3 Tbs. Vegetable Oil
1 cup finely Chopped Onions
1/2 cup Sliced Mushrooms
1/4 tsp. Sea Salt
1/4 tsp. Nutmeg
6 Tbs. Unbleached Flour
2 tsp. nutritional Yeast
1/2 cup chopped Green Olives, Pimento Stuffed (optional - if you don't use the olives, increase the amount of broccoli and mushrooms)
1/4 cup Cashews2 cups Soy Milk
2 1/2 cups Broccoli Florets
1 1/2 cups diced Seitan
6 cups Cooked Pasta (linguine, rotelle, shells) or 3-4 cups cooked Rice
Directions :
1. Heat the oil in a medium saucepan. Saute the onions and mushrooms with the salt and nutmeg until the onions are translucent. Stir in the flour and yeast, and cook 3-5 minutes longer. Then add the chopped olives (if using), and set aside.

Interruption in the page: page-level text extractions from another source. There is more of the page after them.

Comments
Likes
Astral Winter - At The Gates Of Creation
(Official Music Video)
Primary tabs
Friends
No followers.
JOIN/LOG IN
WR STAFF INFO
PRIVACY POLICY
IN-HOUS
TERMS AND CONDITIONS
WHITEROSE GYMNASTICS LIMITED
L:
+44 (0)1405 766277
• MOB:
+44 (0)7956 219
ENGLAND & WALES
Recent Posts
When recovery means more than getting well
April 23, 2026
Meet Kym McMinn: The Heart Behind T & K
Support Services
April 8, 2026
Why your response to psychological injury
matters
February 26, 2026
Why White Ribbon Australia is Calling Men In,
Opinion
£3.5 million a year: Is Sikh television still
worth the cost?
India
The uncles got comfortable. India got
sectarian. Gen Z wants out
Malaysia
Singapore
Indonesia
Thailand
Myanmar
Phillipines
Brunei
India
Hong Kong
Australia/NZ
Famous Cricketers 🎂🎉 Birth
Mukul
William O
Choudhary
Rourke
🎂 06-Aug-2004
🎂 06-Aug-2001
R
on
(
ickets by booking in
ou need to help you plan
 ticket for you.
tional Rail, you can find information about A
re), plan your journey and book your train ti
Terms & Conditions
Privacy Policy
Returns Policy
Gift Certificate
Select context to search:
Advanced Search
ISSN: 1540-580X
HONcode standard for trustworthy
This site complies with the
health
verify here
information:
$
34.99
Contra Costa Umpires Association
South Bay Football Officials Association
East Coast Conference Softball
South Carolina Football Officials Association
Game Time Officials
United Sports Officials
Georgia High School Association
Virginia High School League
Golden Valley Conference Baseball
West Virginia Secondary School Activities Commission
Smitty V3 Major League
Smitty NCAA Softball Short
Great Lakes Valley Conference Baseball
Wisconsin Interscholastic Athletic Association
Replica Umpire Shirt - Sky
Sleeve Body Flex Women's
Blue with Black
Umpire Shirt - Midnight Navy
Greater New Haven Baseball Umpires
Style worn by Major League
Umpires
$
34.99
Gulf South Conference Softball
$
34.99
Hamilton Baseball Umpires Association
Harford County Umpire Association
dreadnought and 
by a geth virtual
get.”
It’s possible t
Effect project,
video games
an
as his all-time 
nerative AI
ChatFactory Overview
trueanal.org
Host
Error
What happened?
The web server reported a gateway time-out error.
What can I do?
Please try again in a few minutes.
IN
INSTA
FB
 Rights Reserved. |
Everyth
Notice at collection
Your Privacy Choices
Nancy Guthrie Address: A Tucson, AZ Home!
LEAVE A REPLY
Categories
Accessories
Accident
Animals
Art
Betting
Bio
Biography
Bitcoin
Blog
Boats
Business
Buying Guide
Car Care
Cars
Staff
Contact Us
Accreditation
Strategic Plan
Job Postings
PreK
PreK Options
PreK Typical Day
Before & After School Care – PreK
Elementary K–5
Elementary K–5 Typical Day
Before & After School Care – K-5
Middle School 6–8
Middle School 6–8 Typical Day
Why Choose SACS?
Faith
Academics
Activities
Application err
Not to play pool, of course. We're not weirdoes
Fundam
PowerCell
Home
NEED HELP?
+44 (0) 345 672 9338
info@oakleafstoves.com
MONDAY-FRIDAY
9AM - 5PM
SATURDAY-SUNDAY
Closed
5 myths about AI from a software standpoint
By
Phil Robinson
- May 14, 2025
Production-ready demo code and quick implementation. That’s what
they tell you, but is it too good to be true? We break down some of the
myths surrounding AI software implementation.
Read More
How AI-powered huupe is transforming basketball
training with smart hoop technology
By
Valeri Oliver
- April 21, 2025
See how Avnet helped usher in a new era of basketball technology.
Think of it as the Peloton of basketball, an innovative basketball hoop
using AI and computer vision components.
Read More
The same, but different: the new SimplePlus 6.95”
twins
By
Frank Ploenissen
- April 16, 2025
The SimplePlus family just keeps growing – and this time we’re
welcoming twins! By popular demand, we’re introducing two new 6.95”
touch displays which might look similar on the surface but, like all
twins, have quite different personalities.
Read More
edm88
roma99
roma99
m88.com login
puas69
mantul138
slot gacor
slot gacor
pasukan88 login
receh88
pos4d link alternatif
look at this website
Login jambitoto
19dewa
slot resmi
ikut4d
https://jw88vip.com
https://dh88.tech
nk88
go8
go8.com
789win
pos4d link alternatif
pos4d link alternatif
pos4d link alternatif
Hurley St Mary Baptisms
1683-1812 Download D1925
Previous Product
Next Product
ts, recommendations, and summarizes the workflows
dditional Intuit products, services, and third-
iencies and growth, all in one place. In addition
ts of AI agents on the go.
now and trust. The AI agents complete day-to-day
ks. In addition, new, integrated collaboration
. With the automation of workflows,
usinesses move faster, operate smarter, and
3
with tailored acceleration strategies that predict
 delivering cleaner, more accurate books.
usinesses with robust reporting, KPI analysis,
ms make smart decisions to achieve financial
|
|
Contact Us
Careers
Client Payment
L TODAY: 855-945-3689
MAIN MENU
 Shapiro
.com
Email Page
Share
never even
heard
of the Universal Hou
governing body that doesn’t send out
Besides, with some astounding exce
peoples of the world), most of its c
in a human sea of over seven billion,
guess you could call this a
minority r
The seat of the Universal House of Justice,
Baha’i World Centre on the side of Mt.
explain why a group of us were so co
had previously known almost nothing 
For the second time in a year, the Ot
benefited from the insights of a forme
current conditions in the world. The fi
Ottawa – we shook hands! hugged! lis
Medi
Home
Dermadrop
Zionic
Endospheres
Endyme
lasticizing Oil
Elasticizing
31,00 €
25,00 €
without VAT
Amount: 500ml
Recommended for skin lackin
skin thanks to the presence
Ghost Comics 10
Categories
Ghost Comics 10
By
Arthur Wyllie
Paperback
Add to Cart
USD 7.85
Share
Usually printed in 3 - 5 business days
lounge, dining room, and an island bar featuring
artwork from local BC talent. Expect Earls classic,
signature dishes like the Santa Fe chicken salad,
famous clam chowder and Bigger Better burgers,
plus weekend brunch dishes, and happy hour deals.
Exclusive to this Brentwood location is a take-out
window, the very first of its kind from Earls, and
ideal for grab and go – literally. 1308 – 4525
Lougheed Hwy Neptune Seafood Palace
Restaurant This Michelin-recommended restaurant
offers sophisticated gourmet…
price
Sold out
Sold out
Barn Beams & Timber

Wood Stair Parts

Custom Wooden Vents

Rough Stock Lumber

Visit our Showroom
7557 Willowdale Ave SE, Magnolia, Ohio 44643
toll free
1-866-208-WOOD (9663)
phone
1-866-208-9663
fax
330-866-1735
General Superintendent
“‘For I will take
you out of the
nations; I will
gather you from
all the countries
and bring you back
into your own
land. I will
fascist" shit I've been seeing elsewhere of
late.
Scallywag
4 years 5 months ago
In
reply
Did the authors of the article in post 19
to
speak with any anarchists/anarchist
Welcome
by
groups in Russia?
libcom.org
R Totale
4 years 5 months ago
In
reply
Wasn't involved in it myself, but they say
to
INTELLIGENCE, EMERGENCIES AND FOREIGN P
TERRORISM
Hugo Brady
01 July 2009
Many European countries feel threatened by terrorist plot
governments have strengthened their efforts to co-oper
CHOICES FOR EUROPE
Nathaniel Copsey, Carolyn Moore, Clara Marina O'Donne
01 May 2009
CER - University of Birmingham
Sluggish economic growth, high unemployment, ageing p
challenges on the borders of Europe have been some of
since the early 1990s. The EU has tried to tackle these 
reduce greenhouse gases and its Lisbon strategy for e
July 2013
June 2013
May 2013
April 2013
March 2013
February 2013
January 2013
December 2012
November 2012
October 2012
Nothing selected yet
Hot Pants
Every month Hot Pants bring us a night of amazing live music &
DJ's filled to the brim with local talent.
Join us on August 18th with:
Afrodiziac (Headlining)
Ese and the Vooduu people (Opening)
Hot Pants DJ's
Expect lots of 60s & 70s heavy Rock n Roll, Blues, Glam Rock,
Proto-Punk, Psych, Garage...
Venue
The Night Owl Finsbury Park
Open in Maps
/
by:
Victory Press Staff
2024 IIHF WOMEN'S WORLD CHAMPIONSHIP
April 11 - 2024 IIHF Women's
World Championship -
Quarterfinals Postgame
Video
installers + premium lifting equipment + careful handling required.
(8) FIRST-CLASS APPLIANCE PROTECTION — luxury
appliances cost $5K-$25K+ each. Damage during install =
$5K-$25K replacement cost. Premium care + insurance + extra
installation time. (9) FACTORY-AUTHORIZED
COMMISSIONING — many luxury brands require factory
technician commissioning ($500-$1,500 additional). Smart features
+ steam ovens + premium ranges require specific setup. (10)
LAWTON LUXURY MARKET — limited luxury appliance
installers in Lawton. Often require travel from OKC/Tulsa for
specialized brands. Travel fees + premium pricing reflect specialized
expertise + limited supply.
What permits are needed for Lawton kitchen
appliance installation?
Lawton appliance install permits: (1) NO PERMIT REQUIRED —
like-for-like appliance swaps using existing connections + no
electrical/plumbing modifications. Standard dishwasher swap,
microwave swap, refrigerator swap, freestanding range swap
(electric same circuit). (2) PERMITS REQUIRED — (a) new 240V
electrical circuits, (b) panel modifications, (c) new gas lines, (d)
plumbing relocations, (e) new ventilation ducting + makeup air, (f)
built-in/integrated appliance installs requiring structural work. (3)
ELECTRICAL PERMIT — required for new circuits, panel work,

2. Blend the cashews with 1 cup of soy milk until it makes a smooth paste. (You should be able to feel only a slight gritty texture if you rub the mixture between your fingers.) Add the remaining cup of milk, and blend for a few seconds.
3. Pour the cashew milk over the sauteed onion mixture, and stir until well blended. Cook over medium heat, stirring occasionally, until the sauce thickens. (This would be a good time to begin cooking the pasta, if using pasta.) Steam the broccoli for 2-3 minutes, or until tender but crisp. Add it to the sauce mixture. Finally, stir in the diced seitan. Spoon the broccoli seitan sauce over pasta or rice, and serve hot.